Exercise task:
Update the items below by changing each "common name" to "vernacular name". Keep every other part of the lines the same.

[Dataset entries]
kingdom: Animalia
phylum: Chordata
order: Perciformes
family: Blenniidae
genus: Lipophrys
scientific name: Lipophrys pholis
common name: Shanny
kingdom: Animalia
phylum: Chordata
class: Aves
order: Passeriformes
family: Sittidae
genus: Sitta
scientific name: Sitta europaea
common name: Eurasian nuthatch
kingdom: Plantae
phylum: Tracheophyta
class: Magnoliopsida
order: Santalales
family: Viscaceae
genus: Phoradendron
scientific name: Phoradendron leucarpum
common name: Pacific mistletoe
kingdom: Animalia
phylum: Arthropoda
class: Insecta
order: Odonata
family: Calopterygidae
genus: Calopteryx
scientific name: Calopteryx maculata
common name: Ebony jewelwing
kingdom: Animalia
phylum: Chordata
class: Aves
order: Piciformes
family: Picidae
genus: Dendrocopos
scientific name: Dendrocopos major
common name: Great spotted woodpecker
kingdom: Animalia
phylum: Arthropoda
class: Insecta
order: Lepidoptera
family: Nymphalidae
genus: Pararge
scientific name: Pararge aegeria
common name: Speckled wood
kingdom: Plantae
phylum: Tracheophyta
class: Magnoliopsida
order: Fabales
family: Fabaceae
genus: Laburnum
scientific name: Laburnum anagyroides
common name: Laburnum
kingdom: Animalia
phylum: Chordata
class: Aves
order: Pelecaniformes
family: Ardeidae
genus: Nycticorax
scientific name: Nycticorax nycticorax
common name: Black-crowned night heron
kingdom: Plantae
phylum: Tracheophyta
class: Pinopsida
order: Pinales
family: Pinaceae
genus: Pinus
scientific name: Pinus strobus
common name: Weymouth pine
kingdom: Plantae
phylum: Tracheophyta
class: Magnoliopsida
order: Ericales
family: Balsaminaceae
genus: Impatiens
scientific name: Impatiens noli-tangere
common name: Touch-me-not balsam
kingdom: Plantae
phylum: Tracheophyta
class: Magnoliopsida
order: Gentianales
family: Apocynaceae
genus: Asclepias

Answer for this exercise:
kingdom: Animalia
phylum: Chordata
order: Perciformes
family: Blenniidae
genus: Lipophrys
scientific name: Lipophrys pholis
vernacular name: Shanny
kingdom: Animalia
phylum: Chordata
class: Aves
order: Passeriformes
family: Sittidae
genus: Sitta
scientific name: Sitta europaea
vernacular name: Eurasian nuthatch
kingdom: Plantae
phylum: Tracheophyta
class: Magnoliopsida
order: Santalales
family: Viscaceae
genus: Phoradendron
scientific name: Phoradendron leucarpum
vernacular name: Pacific mistletoe
kingdom: Animalia
phylum: Arthropoda
class: Insecta
order: Odonata
family: Calopterygidae
genus: Calopteryx
scientific name: Calopteryx maculata
vernacular name: Ebony jewelwing
kingdom: Animalia
phylum: Chordata
class: Aves
order: Piciformes
family: Picidae
genus: Dendrocopos
scientific name: Dendrocopos major
vernacular name: Great spotted woodpecker
kingdom: Animalia
phylum: Arthropoda
class: Insecta
order: Lepidoptera
family: Nymphalidae
genus: Pararge
scientific name: Pararge aegeria
vernacular name: Speckled wood
kingdom: Plantae
phylum: Tracheophyta
class: Magnoliopsida
order: Fabales
family: Fabaceae
genus: Laburnum
scientific name: Laburnum anagyroides
vernacular name: Laburnum
kingdom: Animalia
phylum: Chordata
class: Aves
order: Pelecaniformes
family: Ardeidae
genus: Nycticorax
scientific name: Nycticorax nycticorax
vernacular name: Black-crowned night heron
kingdom: Plantae
phylum: Tracheophyta
class: Pinopsida
order: Pinales
family: Pinaceae
genus: Pinus
scientific name: Pinus strobus
vernacular name: Weymouth pine
kingdom: Plantae
phylum: Tracheophyta
class: Magnoliopsida
order: Ericales
family: Balsaminaceae
genus: Impatiens
scientific name: Impatiens noli-tangere
vernacular name: Touch-me-not balsam
kingdom: Plantae
phylum: Tracheophyta
class: Magnoliopsida
order: Gentianales
family: Apocynaceae
genus: Asclepias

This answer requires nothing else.